Actually, it took a few days, but that's still quite a feat. So how'd he do it? And is there a game plan that others can copy?

Talking to SW by phone, Long explains that he's specialized in mortgage law for years, so he knew just who to call. He dashed off an e-mail to the attorney representing the company responsible for holding the foreclosure sale, and asked for a postponement. But he credits his aggressive argument--made both to that company and the bank, Florida-based Ocwen Financial-- with his success. His tactics offer some general lessons.

1.) Scrutinize the loan documents. Looking over the settlement papers, Long spotted excessive fees. The loan broker had gotten a $7,900 commission, amounting to 3 percent of Mitchell's $263,000 loan. Most brokers, Long says, charge only 1 or 2 percent.

"It gets even worse," Long says. The broker also received an $11,800 fee for steering Mitchell towards a loan with a high interest rate.

Once he saw those fees, Long was able to make the argument that this was a predatory loan. By itself, that may not be enough to get the bank to change its ways. But, Long says, "we're coming in like we're made as hell"--mad enough to sue.

2.) Check whether it's a "MERS" loan. MERS is an outfit that operates an electronic registration system used by banks as they sell loans back and forth. MERS acts as a kind of proxy for the lender during foreclosures, but the legality of doing so has come under fire of late. Long says there's a case pending in Washington's Supreme Court that will settle the matter locally. Because Mitchell's loan was a MERS loan, Long was able to question whether the scheduled foreclosure was legit.

3) Is all the paperwork in order? The Mitchell loan was supposed to be part of what's called a "securitized pool," essentially a group of loans that are packaged and sold to investors. But Long says his initial research didn't turn up any record of Mitchell's loan in the pool where it was supposed to be. Long would have had to do more research to prove the matter at trial, but it didn't come to that. On Monday, Ocwen coughed up its offer to Mitchell.

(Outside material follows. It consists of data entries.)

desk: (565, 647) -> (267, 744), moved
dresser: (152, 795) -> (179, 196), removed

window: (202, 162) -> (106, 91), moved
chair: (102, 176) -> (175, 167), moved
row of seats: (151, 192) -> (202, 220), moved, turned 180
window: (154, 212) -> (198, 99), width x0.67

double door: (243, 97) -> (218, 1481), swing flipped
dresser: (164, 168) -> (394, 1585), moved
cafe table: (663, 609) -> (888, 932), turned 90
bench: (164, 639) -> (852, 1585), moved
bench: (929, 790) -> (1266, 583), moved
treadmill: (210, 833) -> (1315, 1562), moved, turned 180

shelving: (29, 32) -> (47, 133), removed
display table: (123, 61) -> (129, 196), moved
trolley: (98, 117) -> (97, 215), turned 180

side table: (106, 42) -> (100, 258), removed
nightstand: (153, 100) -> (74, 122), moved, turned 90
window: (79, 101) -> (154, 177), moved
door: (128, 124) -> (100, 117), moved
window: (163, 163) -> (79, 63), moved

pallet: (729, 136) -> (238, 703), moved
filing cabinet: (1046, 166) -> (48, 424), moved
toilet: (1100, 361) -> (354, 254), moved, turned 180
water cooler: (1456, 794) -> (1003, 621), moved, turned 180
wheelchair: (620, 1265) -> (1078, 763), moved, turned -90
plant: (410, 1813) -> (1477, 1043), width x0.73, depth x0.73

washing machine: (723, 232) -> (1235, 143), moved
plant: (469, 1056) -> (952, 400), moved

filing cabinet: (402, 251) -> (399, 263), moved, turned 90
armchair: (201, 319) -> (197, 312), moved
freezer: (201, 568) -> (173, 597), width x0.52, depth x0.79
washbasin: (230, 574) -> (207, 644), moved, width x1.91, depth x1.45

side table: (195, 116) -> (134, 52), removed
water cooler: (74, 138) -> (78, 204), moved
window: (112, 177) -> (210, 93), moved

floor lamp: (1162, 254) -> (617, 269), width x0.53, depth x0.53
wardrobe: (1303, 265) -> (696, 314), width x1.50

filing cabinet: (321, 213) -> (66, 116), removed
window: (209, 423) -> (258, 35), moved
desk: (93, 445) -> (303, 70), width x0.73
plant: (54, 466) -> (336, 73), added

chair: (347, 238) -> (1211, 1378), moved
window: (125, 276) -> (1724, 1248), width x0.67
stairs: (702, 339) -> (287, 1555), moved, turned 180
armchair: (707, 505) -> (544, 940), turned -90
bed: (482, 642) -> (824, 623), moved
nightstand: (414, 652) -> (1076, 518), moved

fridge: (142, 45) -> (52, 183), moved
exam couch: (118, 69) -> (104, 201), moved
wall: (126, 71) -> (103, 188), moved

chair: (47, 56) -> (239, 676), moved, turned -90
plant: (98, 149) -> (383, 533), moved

The Central District woman, who has raised 50 foster children in the home she almost lost, says that her new monthly payment of $1,700, including taxes and insurance, is still a stretch. That's only $600 a month shy of the $2,300 she and her husband Luster, who is paralyzed due to a stroke, receive in social security payments. Still, she thinks she can manage by taking in boarders. Yesterday afternoon, she was rushing to UPS to send off her first $1,700 payment.